17. In such a situation, I am of the considered opinion that the situation that exists today is not so emergent as to justify a parallel adjudication, by this Court, of the issues raised in this petition, even while the Arbitral Tribunal continues to remain in seisin of the disputes between the parties. The grant of any interim relief involves considerations of the existence of a prima facie case, balance of convenience and irreparable loss, among others. Thus, if this Court were to adjudicate on the present application, it would have to examine the existence of a prima facie case in respect of one party or the other. That is an exercise which this Court would normally abjure from doing when the Arbitral Tribunal is in seisin of the disputes between the parties, as there is the pernicious possibility of any observation being made by this Court influencing the proceedings before the Arbitral Tribunal. At the cost of repetition, the learned counsel for the respondent have not been able to demonstrate, to the satisfaction of this Court, that the situation is so emergent as would justify this Court dealing with the matter rather than relegating it for adjudication by the Arbitral Tribunal treating the present petition as an application under Section 17 of the 1996 Act.

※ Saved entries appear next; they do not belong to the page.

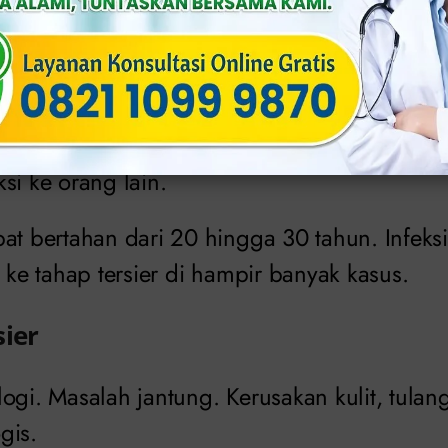
rambut rontok.
en
a atau munculnya kembali luka menular, teta
si ke orang lain.
at bertahan dari 20 hingga 30 tahun. Infeksi
t ke tahap tersier di hampir banyak kasus.
sier
ogi. Masalah jantung. Kerusakan kulit, tula
gis.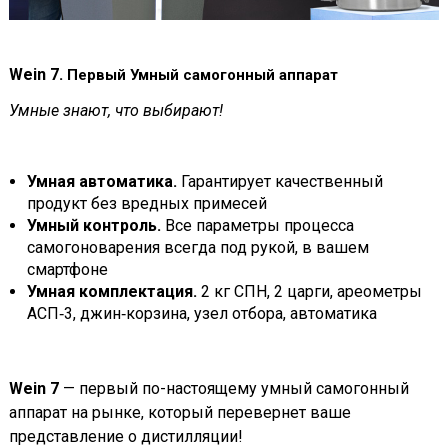
Wein 7.
Первый Умный самогонный аппарат
Умные знают, что выбирают!
Умная автоматика.
Гарантирует качественный
продукт без вредных примесей
Умный контроль.
Все параметры процесса
самогоноварения всегда под рукой, в вашем
смартфоне
Умная комплектация.
2 кг СПН, 2 царги, ареометры
АСП‑3, джин‑корзина, узел отбора, автоматика
Wein 7
— первый по-настоящему умный самогонный
аппарат на рынке, который перевернет ваше
представление о дистилляции!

18. Though Ms. Ojha emphatically submits that her client is a micro industry within the meaning of the Micro, Small and Medium Enterprises Development Act, 2006 and that therefore, her client is even finding difficulty in meeting the arbitral costs, these are matters to which both parties were alive when they entered into the contract. This contention cannot, therefore, be regarded as relevant while deciding whether to relegate the present petition to the Arbitral Tribunal for consideration or otherwise. The application filed by Yes Bank seeking intervention as well as other reliefs, in my considered opinion, can be adjudicated by the Arbitral Tribunal. This Court does not express any opinion in that regard.
19. Ms Ojha further submits that some of the said machinery has already been surrendered by her client to Yes Bank as her client has financially not been in a position to liquidate the dues to Yes Bank. She also points out that the machinery forming subject matter of the order dated 19 April 2023 is situated on a site taken by the respondent on rent, other than the project site and that therefore, her client is incurring losses on a daily basis.
20. In order to justify his right to retain the said equipment, Mr. Dayan Krishnan, per contra, cites Clause 12.[2] of the contract.
21. In these circumstances, this petition is disposed of with a request to the learned Arbitral Tribunal to decide the present petition treating it as an application under Section 17 of the 1996 Act and also decide the intervention application IA No.19447/2023 filed by Yes Bank. In view of the urgency expressed by learned counsel for the respondent and keeping in mind the fact that the respondent is a MSME, learned Arbitral Tribunal is respectfully requested, if possible, to decide the applications expeditiously.
22. It is made clear that this Court is not expressing any opinion either regarding the entitlement of Yes Bank to intervene in the proceedings or as to the other reliefs sought by Yes Bank in its application, as one of the reliefs sought in the application is the right to intervene. It would be for the learned Arbitral Tribunal to take a view in that regard.